Reclaimed water for the irrigation of agricultural production is increasingly gaining attention, worldwide. However, the issue of the presence of chemical compounds in treated effluents is alarming the scientific community, as this poses concerns and challenges for both human health and the natural environment. More specifically, the persistence of chemical compound residues such as personal care products and pharmaceuticals in effluents, even after the end of the wastewater treatment process, may pose threats for human health, the surrounding soil, water resources as well as compromise drinking water resources. Once crops are exposed, there is potential transport and accumulation of the chemical compound residues to the edible part of fruits and vegetables as well as their roots and shoots.
To this end, for the limitation of exposure of humans and natural environments to such chemical hazards, more stringent quality requirements should be applied during agricultural irrigation. Despite successful implementation of various water reuse regulations and guidelines, there are still critical gaps in knowledge regarding the risks arising from chemical exposure and their address within the regulatory context (Helmecke et al., 2020). Thus, the introduction of a new water reuse regulation by the European Union is a good chance to address chemical risks in a sound and coherent manner. It is widely acknowledged that further guidance for the conduction of science-based risk assessment is needed for deriving the essential regulation measures. An adequate level of detail should be provided for the encouragement of a widely harmonized risk management approach and monitoring of appropriate indicator compounds, as well as consideration of available infrastructure, reclaimed water quality and desired water end uses (Helmecke et al., 2020).

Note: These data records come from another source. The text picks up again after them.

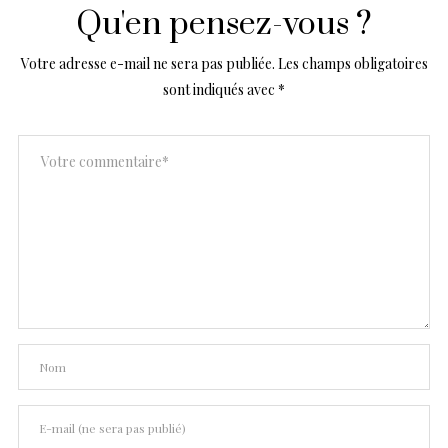
Qu'en pensez-vous ?
Votre adresse e-mail ne sera pas publiée.
Les champs obligatoires
sont indiqués avec
*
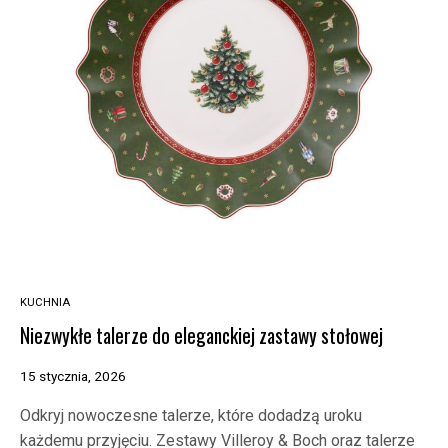
KUCHNIA
Niezwykłe talerze do eleganckiej zastawy stołowej
15 stycznia, 2026
Odkryj nowoczesne talerze, które dodadzą uroku
każdemu przyjęciu. Zestawy Villeroy & Boch oraz talerze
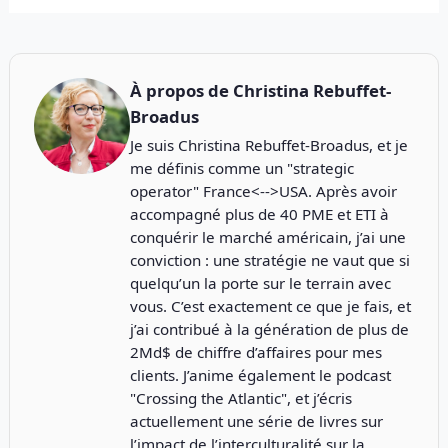
À propos de
Christina Rebuffet-
Broadus
Je suis Christina Rebuffet-Broadus, et je
me définis comme un "strategic
operator" France<-->USA. Après avoir
accompagné plus de 40 PME et ETI à
conquérir le marché américain, j’ai une
conviction : une stratégie ne vaut que si
quelqu’un la porte sur le terrain avec
vous. C’est exactement ce que je fais, et
j’ai contribué à la génération de plus de
2Md$ de chiffre d’affaires pour mes
clients. J’anime également le podcast
"
Crossing the Atlantic
", et j’écris
actuellement une série de livres sur
l’impact de l’interculturalité sur la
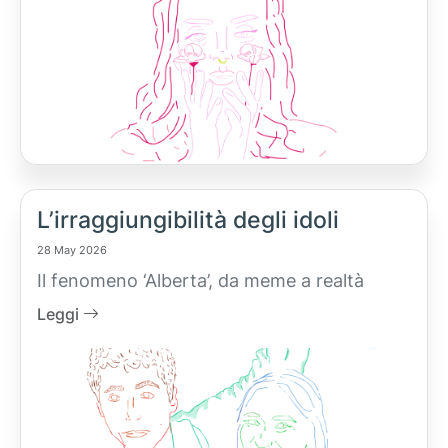
L’irraggiungibilità degli idoli
28 May 2026
Il fenomeno ‘Alberta’, da meme a realtà
Leggi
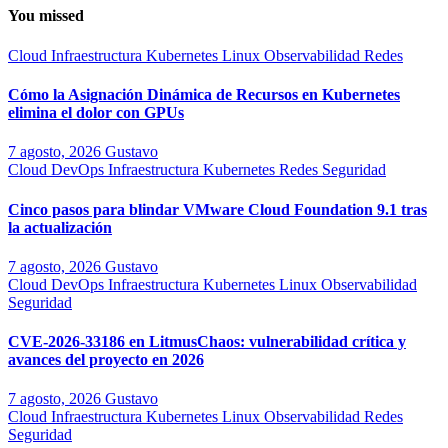
You missed
Cloud
Infraestructura
Kubernetes
Linux
Observabilidad
Redes
Cómo la Asignación Dinámica de Recursos en Kubernetes
elimina el dolor con GPUs
7 agosto, 2026
Gustavo
Cloud
DevOps
Infraestructura
Kubernetes
Redes
Seguridad
Cinco pasos para blindar VMware Cloud Foundation 9.1 tras
la actualización
7 agosto, 2026
Gustavo
Cloud
DevOps
Infraestructura
Kubernetes
Linux
Observabilidad
Seguridad
CVE-2026-33186 en LitmusChaos: vulnerabilidad crítica y
avances del proyecto en 2026
7 agosto, 2026
Gustavo
Cloud
Infraestructura
Kubernetes
Linux
Observabilidad
Redes
Seguridad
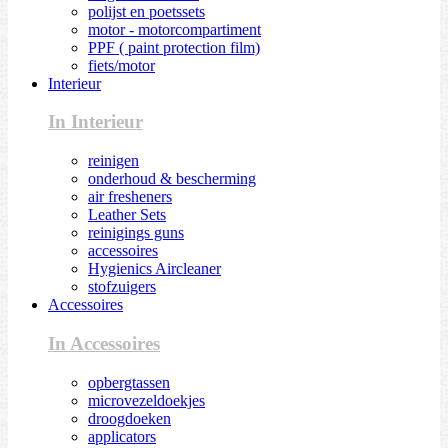
polijst en poetssets
motor - motorcompartiment
PPF ( paint protection film)
fiets/motor
Interieur
In Interieur
reinigen
onderhoud & bescherming
air fresheners
Leather Sets
reinigings guns
accessoires
Hygienics Aircleaner
stofzuigers
Accessoires
In Accessoires
opbergtassen
microvezeldoekjes
droogdoeken
applicators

In more detail, reducing the chemical compounds at the source, the optimized application of combinations of physicochemical and biological treatment processes for the removal of chemical residues as well as good agricultural practices and effective stakeholder communication are key elements of the assurance of safe agricultural irrigation.
Despite the need for stringent regulation and controls of treated effluents for water reuse, amidst a changing climate, water demand management, water saving efforts and reduction of water loss are of top priority in regard to irrigation techniques and overall water consumption.